The last Mauryan / Sunga figure is that of the eight feet high image fouind at Parkham near Mathura. It is made out of cream sandstone. A bolt from Rampurva (2 feet in length and barrel shaped) is an excellent specimen of the copper-smiths' art.

A more important heritage of the Mauyas are the caves built out of Barbar caves. They were built for the Ajivika sect by Asoka. They are 19 miles away from Bodh Gaya. Smith records the art of of polishing hard stone was carried to such perfection that it is said to have become a lost art beyond modern powers. The two sites of Barabar caves are polished like glass mirrors. The two widely know wood-imitating chambers are the Lomas Rishi and Sudama caves. The details of these caves show a clear influence of wooden architecture. These rock-cut chambers mark the beginning of great tradition which would spent more than 1000 year in the history of Indian Art.
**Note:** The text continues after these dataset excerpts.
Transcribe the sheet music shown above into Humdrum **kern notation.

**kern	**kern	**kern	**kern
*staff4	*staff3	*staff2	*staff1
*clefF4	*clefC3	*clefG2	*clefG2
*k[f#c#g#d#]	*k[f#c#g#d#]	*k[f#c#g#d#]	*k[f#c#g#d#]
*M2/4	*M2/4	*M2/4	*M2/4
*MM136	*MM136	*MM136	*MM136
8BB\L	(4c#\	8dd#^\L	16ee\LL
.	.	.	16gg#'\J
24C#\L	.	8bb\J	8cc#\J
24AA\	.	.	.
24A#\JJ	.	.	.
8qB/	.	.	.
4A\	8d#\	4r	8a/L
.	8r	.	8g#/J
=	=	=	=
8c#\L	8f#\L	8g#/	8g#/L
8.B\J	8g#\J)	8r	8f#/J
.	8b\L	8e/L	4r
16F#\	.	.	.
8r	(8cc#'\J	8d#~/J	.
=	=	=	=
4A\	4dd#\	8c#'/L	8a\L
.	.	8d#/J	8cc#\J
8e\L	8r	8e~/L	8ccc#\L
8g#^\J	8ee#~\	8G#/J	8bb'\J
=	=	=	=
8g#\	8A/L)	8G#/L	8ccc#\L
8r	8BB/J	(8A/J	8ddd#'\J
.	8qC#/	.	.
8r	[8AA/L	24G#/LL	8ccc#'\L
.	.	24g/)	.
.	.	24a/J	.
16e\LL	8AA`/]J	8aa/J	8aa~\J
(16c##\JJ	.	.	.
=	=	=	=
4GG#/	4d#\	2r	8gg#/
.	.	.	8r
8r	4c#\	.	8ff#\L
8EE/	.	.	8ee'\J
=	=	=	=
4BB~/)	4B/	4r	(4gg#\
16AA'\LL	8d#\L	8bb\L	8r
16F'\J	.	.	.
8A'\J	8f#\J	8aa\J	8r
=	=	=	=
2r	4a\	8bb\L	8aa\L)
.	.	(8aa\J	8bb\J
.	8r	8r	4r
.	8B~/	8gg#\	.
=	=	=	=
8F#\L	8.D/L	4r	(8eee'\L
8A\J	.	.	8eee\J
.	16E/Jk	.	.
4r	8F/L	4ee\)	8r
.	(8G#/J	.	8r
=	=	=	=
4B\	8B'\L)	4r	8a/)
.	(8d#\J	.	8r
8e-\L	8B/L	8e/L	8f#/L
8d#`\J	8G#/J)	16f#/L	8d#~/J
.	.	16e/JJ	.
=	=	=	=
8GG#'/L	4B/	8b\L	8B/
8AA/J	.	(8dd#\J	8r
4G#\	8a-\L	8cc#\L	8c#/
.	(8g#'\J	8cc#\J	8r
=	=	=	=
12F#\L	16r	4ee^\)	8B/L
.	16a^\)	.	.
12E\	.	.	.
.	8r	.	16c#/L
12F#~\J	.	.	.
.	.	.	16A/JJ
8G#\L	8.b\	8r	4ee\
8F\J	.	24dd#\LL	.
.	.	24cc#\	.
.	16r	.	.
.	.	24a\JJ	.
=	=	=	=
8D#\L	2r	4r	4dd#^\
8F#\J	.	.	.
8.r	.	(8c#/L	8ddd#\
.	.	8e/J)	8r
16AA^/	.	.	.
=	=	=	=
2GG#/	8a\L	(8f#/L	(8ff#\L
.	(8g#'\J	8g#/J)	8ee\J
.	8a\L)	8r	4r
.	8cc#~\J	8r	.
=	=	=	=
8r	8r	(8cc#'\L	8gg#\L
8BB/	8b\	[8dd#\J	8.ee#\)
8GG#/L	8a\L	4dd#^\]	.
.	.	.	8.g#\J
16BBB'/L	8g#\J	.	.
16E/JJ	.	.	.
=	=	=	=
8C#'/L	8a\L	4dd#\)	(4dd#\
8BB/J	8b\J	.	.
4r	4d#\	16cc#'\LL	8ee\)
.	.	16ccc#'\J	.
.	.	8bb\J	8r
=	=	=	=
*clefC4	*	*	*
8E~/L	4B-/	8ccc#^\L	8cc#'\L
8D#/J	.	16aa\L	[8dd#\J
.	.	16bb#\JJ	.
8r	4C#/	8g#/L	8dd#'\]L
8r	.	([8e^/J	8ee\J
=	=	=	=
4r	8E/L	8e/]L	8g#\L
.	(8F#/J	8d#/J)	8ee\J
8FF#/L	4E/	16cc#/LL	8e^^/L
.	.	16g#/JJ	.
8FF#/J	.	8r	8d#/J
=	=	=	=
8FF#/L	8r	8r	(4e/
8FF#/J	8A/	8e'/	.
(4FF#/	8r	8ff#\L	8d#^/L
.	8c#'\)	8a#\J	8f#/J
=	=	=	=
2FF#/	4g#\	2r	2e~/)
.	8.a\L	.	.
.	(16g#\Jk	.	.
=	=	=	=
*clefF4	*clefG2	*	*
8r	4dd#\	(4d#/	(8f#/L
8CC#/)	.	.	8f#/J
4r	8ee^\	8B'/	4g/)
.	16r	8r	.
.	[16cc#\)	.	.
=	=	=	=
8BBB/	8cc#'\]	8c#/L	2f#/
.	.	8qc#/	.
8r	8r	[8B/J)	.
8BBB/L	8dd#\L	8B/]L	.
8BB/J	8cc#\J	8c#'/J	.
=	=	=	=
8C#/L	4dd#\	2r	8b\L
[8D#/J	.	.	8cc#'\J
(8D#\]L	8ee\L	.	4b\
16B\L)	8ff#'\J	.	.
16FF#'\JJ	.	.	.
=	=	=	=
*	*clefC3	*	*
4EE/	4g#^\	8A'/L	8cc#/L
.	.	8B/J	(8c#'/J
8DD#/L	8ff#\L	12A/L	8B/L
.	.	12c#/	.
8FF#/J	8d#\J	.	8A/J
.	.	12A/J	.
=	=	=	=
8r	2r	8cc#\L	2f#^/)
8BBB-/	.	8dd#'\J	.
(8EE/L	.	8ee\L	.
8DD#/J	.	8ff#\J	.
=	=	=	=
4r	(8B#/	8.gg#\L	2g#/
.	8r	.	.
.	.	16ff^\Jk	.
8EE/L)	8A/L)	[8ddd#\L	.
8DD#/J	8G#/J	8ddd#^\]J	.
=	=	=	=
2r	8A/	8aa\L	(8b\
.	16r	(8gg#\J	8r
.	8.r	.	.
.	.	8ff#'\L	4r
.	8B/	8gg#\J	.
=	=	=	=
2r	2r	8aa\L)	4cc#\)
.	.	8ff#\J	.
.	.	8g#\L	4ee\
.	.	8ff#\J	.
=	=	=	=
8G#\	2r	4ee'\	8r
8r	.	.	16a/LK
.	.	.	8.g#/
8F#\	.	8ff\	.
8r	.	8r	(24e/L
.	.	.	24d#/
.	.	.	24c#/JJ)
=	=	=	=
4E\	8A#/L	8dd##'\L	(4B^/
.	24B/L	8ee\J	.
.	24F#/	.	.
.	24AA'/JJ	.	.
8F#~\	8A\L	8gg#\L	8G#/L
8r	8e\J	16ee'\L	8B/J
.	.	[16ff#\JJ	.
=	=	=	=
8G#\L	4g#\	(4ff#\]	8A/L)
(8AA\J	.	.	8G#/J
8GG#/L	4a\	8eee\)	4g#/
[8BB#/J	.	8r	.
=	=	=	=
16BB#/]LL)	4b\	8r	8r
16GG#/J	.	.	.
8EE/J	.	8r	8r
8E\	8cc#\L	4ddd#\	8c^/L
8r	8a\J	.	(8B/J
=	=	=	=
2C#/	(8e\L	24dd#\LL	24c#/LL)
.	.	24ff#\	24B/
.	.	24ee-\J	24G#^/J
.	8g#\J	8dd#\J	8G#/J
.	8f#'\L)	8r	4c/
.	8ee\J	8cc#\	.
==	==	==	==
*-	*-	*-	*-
The earliest examples of the rock-cut method like some aspect of the Lomas Rishi caves in Barabar show that they were faithful copies of the stone structure of wood and thatch. The use of bamboo in roof construction is to be seen in the Gopi cave during the reign of Dasaratha.

Contemporary Greek writers refer magnificent halls in the capital city of Patliputara and regard them as the fines and grandest in the world. All of them have perished but in recent times axcavations have laid bare their ruins. The excant of architectural remains consists mainly of the rock-cut chaitya halls in Barabar halsls and the neighboring localities in the Bihar Sub-division of Patna district. Althouth the caves were excavated from hardest rocks they are polished like glass.

Terracota objects of various sizes have been found at Mauryan sties. The tradition of making mother-goddesses in clay, going back to the prehistoric period is revealed by the discovery of these objects at Mauryan levelsat Ahicchatra. Many have stylized forms but technically they are most accomplished in the sense they have well defined shapes and clear ornamentation.

Also, a large number of terracotta's have been found near Taxila consisting of primitive idols, votive reliefs with deities, toys, dice, ornaments and beeds. Toys were mostly wild animals, the elephant being a particular favorite.

Despite the extraordinary creations in the field of art and intriguing questions remains. The artist of Ashoka must have relied on a long history of artistic traditions. How is it then that we came explain the almost total absence of specimen of Indian art before 250 B.C. ? we have to wait for this answer to be provided by archaeologists. So far, there is no evidence that the art tradition of the Indus valley had any kind of impact on the Mauryan achievements. Indian artist of the Pre-Mauryan period possibly worked both on stone and wood. The stone art effects have not been excavated so far. We many suppose Indians first began to work on stones during the Mauryan period. The results of their endeavor to change from wood to stone are seen in the crude inferior pillars of Ashoka, while those which are excellent and highly finished were the works of foreign artists employed by the great emperor. According to this theory this trend continued long after Ashoka until a full-fledged Indian art was developed under the imperil Guptas.